How lenders analyze credit scores depends on what the three major credit reporting agencies—Equifax, Experian, and TransUnion—provide them. There are other entities, such as banks, credit card companies, and even identity protection services like LifeLock, that will offer you a complimentary credit score, but be aware. Those scores might not encompass your full credit story and therefore might paint a rosier picture.
For example, a credit card company or a bank might provide a very high credit score, say 850. So, you find a way to submit that number with the loan package. However, when the lender pulls your credit in conjunction with the loan, the score might be 50 to 100 points lower, much to the chagrin of the loan applicant.

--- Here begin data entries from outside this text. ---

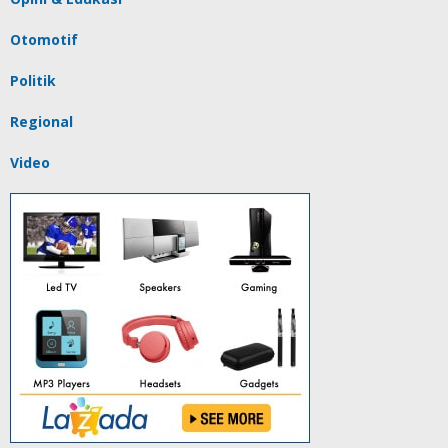
Otomotif
Politik
Regional
Video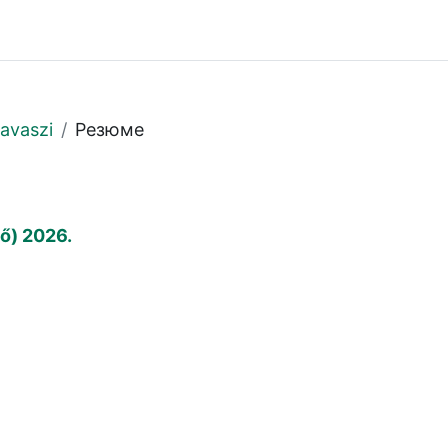
avaszi
Резюме
ző) 2026.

The cause of the difference may be that the financial entity is basing your credit score only on variables it’s privy to, such as any credit cards or mortgages you have with it. In other words, it’s a largely superficial representation, not your full financial picture. In general, for the scores they provide to you at no cost, credit card and credit service companies have negotiated a deal in bulk for a less costly FICO model from the credit bureau(s). The FICO model they use to aid in lending decisions is often more comprehensive and not the same as the model they provide free of charge for utilizing their services.
To be clear: Despite popular opinion, unless a potential buyer is shopping rates with many different lenders, and thus having your credit profile pulled many times in a short span of time, AOPA Aviation Finance or one of its partners pulling your credit once will not materially affect your credit score.

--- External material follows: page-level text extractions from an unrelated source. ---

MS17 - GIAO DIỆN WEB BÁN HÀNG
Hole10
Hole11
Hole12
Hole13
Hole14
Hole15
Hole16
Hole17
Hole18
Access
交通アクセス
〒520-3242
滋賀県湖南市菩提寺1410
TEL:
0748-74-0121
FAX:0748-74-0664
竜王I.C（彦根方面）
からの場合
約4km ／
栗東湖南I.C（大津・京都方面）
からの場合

For the most part, in the aircraft finance world, there’s not a big difference between credit scores. If a person has got really bad credit—a score below 650—they probably won’t find financing. A person is considered to have good credit with a score that falls between 680 and 730 and excellent credit with a score more than 730. Options such as term length, amortization, and rates may depend on where you fall in that range. There are also other factors outside of the score itself that affect the lenders’ decision-making process: prior bankruptcies, foreclosures, charge-offs, delinquencies, how long ago the event was, and for what type of credit.
It’s important to remember that a credit score is only one part of the entire financial picture. Some lenders will lend to applicants with a sub-700 credit score; however, they may have shorter terms and higher rates.